(Recorded data)
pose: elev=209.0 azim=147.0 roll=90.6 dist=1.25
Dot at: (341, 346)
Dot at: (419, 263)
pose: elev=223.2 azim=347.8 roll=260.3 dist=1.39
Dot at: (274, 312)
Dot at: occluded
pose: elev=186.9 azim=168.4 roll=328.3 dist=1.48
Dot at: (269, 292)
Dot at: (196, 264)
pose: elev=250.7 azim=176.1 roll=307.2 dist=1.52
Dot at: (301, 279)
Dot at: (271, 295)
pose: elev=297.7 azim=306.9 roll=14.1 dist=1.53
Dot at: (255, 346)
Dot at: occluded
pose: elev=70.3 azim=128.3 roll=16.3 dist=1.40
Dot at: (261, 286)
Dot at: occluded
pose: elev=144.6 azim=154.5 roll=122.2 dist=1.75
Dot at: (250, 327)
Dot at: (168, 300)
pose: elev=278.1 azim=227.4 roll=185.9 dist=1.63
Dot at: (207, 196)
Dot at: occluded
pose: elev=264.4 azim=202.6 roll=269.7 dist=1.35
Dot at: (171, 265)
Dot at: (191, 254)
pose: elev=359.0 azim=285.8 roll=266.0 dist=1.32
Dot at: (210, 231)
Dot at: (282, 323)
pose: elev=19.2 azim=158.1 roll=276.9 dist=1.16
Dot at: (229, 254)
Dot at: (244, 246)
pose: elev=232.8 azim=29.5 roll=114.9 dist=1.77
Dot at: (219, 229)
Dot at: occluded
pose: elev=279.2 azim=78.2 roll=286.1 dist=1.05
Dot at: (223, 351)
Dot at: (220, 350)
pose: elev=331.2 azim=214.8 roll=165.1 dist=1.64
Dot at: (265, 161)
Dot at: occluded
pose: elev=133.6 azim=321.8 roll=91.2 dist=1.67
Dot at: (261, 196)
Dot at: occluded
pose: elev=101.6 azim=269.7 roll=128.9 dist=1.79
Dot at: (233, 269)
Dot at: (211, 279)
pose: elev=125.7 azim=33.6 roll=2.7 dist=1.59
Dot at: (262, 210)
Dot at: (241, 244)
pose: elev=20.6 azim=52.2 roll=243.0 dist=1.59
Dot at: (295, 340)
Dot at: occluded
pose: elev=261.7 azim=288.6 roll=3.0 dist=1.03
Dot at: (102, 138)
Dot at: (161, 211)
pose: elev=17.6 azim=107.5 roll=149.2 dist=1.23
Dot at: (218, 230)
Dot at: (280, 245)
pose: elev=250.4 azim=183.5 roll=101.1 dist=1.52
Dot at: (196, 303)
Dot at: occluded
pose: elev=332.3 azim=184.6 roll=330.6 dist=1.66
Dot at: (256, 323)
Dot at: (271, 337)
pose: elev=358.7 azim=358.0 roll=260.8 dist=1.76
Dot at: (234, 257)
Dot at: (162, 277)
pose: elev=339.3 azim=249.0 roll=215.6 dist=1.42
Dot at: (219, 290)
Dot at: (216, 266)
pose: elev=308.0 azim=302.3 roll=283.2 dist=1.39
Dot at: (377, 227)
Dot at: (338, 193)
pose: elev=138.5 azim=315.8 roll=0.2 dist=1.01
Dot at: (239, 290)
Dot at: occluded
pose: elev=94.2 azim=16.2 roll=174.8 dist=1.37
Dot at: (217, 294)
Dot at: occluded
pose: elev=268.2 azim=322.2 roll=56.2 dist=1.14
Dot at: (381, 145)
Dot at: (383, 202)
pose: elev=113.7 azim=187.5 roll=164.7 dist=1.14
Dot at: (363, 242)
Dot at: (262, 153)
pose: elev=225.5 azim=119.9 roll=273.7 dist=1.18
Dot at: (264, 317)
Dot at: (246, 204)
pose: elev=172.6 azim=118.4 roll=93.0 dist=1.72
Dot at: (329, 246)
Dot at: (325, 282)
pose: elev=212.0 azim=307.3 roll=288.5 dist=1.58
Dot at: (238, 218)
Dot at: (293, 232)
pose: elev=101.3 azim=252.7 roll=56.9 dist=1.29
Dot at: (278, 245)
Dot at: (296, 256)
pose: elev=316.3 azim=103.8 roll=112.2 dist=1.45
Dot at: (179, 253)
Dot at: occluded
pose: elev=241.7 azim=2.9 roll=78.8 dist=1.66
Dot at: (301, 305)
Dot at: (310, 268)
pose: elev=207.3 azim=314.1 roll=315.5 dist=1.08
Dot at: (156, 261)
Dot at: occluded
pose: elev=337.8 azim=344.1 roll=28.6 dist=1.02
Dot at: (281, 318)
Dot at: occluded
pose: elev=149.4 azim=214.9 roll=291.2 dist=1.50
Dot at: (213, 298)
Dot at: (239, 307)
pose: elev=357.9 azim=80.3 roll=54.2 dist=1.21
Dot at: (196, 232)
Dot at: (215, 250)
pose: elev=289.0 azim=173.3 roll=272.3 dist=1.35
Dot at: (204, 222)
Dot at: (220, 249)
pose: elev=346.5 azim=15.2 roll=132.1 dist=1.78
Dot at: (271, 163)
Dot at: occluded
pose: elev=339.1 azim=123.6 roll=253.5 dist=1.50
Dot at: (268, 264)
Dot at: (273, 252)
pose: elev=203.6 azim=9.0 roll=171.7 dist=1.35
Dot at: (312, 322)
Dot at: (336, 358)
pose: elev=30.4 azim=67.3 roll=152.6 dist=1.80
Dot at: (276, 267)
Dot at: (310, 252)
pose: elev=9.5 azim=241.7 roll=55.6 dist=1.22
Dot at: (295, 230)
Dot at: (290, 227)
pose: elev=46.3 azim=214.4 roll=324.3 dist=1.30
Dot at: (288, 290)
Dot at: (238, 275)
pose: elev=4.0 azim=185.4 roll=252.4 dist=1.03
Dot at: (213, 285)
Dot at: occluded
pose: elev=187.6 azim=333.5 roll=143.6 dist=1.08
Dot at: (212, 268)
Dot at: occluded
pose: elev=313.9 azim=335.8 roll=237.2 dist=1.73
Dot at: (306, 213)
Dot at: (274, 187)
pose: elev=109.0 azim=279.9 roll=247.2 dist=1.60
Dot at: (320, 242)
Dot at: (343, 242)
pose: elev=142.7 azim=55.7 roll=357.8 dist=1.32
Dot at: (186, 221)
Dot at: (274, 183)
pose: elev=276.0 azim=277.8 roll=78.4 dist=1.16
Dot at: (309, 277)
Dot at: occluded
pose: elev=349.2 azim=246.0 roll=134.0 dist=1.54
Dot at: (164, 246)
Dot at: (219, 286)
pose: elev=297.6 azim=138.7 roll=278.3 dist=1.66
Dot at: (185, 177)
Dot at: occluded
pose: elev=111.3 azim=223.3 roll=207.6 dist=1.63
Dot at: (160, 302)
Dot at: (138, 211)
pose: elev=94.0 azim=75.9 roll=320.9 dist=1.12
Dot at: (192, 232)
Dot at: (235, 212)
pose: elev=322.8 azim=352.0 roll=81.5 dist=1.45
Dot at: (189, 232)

Requirement >>
Print all of the lines above without changing a single character.

Answer to the task >>
pose: elev=209.0 azim=147.0 roll=90.6 dist=1.25
Dot at: (341, 346)
Dot at: (419, 263)
pose: elev=223.2 azim=347.8 roll=260.3 dist=1.39
Dot at: (274, 312)
Dot at: occluded
pose: elev=186.9 azim=168.4 roll=328.3 dist=1.48
Dot at: (269, 292)
Dot at: (196, 264)
pose: elev=250.7 azim=176.1 roll=307.2 dist=1.52
Dot at: (301, 279)
Dot at: (271, 295)
pose: elev=297.7 azim=306.9 roll=14.1 dist=1.53
Dot at: (255, 346)
Dot at: occluded
pose: elev=70.3 azim=128.3 roll=16.3 dist=1.40
Dot at: (261, 286)
Dot at: occluded
pose: elev=144.6 azim=154.5 roll=122.2 dist=1.75
Dot at: (250, 327)
Dot at: (168, 300)
pose: elev=278.1 azim=227.4 roll=185.9 dist=1.63
Dot at: (207, 196)
Dot at: occluded
pose: elev=264.4 azim=202.6 roll=269.7 dist=1.35
Dot at: (171, 265)
Dot at: (191, 254)
pose: elev=359.0 azim=285.8 roll=266.0 dist=1.32
Dot at: (210, 231)
Dot at: (282, 323)
pose: elev=19.2 azim=158.1 roll=276.9 dist=1.16
Dot at: (229, 254)
Dot at: (244, 246)
pose: elev=232.8 azim=29.5 roll=114.9 dist=1.77
Dot at: (219, 229)
Dot at: occluded
pose: elev=279.2 azim=78.2 roll=286.1 dist=1.05
Dot at: (223, 351)
Dot at: (220, 350)
pose: elev=331.2 azim=214.8 roll=165.1 dist=1.64
Dot at: (265, 161)
Dot at: occluded
pose: elev=133.6 azim=321.8 roll=91.2 dist=1.67
Dot at: (261, 196)
Dot at: occluded
pose: elev=101.6 azim=269.7 roll=128.9 dist=1.79
Dot at: (233, 269)
Dot at: (211, 279)
pose: elev=125.7 azim=33.6 roll=2.7 dist=1.59
Dot at: (262, 210)
Dot at: (241, 244)
pose: elev=20.6 azim=52.2 roll=243.0 dist=1.59
Dot at: (295, 340)
Dot at: occluded
pose: elev=261.7 azim=288.6 roll=3.0 dist=1.03
Dot at: (102, 138)
Dot at: (161, 211)
pose: elev=17.6 azim=107.5 roll=149.2 dist=1.23
Dot at: (218, 230)
Dot at: (280, 245)
pose: elev=250.4 azim=183.5 roll=101.1 dist=1.52
Dot at: (196, 303)
Dot at: occluded
pose: elev=332.3 azim=184.6 roll=330.6 dist=1.66
Dot at: (256, 323)
Dot at: (271, 337)
pose: elev=358.7 azim=358.0 roll=260.8 dist=1.76
Dot at: (234, 257)
Dot at: (162, 277)
pose: elev=339.3 azim=249.0 roll=215.6 dist=1.42
Dot at: (219, 290)
Dot at: (216, 266)
pose: elev=308.0 azim=302.3 roll=283.2 dist=1.39
Dot at: (377, 227)
Dot at: (338, 193)
pose: elev=138.5 azim=315.8 roll=0.2 dist=1.01
Dot at: (239, 290)
Dot at: occluded
pose: elev=94.2 azim=16.2 roll=174.8 dist=1.37
Dot at: (217, 294)
Dot at: occluded
pose: elev=268.2 azim=322.2 roll=56.2 dist=1.14
Dot at: (381, 145)
Dot at: (383, 202)
pose: elev=113.7 azim=187.5 roll=164.7 dist=1.14
Dot at: (363, 242)
Dot at: (262, 153)
pose: elev=225.5 azim=119.9 roll=273.7 dist=1.18
Dot at: (264, 317)
Dot at: (246, 204)
pose: elev=172.6 azim=118.4 roll=93.0 dist=1.72
Dot at: (329, 246)
Dot at: (325, 282)
pose: elev=212.0 azim=307.3 roll=288.5 dist=1.58
Dot at: (238, 218)
Dot at: (293, 232)
pose: elev=101.3 azim=252.7 roll=56.9 dist=1.29
Dot at: (278, 245)
Dot at: (296, 256)
pose: elev=316.3 azim=103.8 roll=112.2 dist=1.45
Dot at: (179, 253)
Dot at: occluded
pose: elev=241.7 azim=2.9 roll=78.8 dist=1.66
Dot at: (301, 305)
Dot at: (310, 268)
pose: elev=207.3 azim=314.1 roll=315.5 dist=1.08
Dot at: (156, 261)
Dot at: occluded
pose: elev=337.8 azim=344.1 roll=28.6 dist=1.02
Dot at: (281, 318)
Dot at: occluded
pose: elev=149.4 azim=214.9 roll=291.2 dist=1.50
Dot at: (213, 298)
Dot at: (239, 307)
pose: elev=357.9 azim=80.3 roll=54.2 dist=1.21
Dot at: (196, 232)
Dot at: (215, 250)
pose: elev=289.0 azim=173.3 roll=272.3 dist=1.35
Dot at: (204, 222)
Dot at: (220, 249)
pose: elev=346.5 azim=15.2 roll=132.1 dist=1.78
Dot at: (271, 163)
Dot at: occluded
pose: elev=339.1 azim=123.6 roll=253.5 dist=1.50
Dot at: (268, 264)
Dot at: (273, 252)
pose: elev=203.6 azim=9.0 roll=171.7 dist=1.35
Dot at: (312, 322)
Dot at: (336, 358)
pose: elev=30.4 azim=67.3 roll=152.6 dist=1.80
Dot at: (276, 267)
Dot at: (310, 252)
pose: elev=9.5 azim=241.7 roll=55.6 dist=1.22
Dot at: (295, 230)
Dot at: (290, 227)
pose: elev=46.3 azim=214.4 roll=324.3 dist=1.30
Dot at: (288, 290)
Dot at: (238, 275)
pose: elev=4.0 azim=185.4 roll=252.4 dist=1.03
Dot at: (213, 285)
Dot at: occluded
pose: elev=187.6 azim=333.5 roll=143.6 dist=1.08
Dot at: (212, 268)
Dot at: occluded
pose: elev=313.9 azim=335.8 roll=237.2 dist=1.73
Dot at: (306, 213)
Dot at: (274, 187)
pose: elev=109.0 azim=279.9 roll=247.2 dist=1.60
Dot at: (320, 242)
Dot at: (343, 242)
pose: elev=142.7 azim=55.7 roll=357.8 dist=1.32
Dot at: (186, 221)
Dot at: (274, 183)
pose: elev=276.0 azim=277.8 roll=78.4 dist=1.16
Dot at: (309, 277)
Dot at: occluded
pose: elev=349.2 azim=246.0 roll=134.0 dist=1.54
Dot at: (164, 246)
Dot at: (219, 286)
pose: elev=297.6 azim=138.7 roll=278.3 dist=1.66
Dot at: (185, 177)
Dot at: occluded
pose: elev=111.3 azim=223.3 roll=207.6 dist=1.63
Dot at: (160, 302)
Dot at: (138, 211)
pose: elev=94.0 azim=75.9 roll=320.9 dist=1.12
Dot at: (192, 232)
Dot at: (235, 212)
pose: elev=322.8 azim=352.0 roll=81.5 dist=1.45
Dot at: (189, 232)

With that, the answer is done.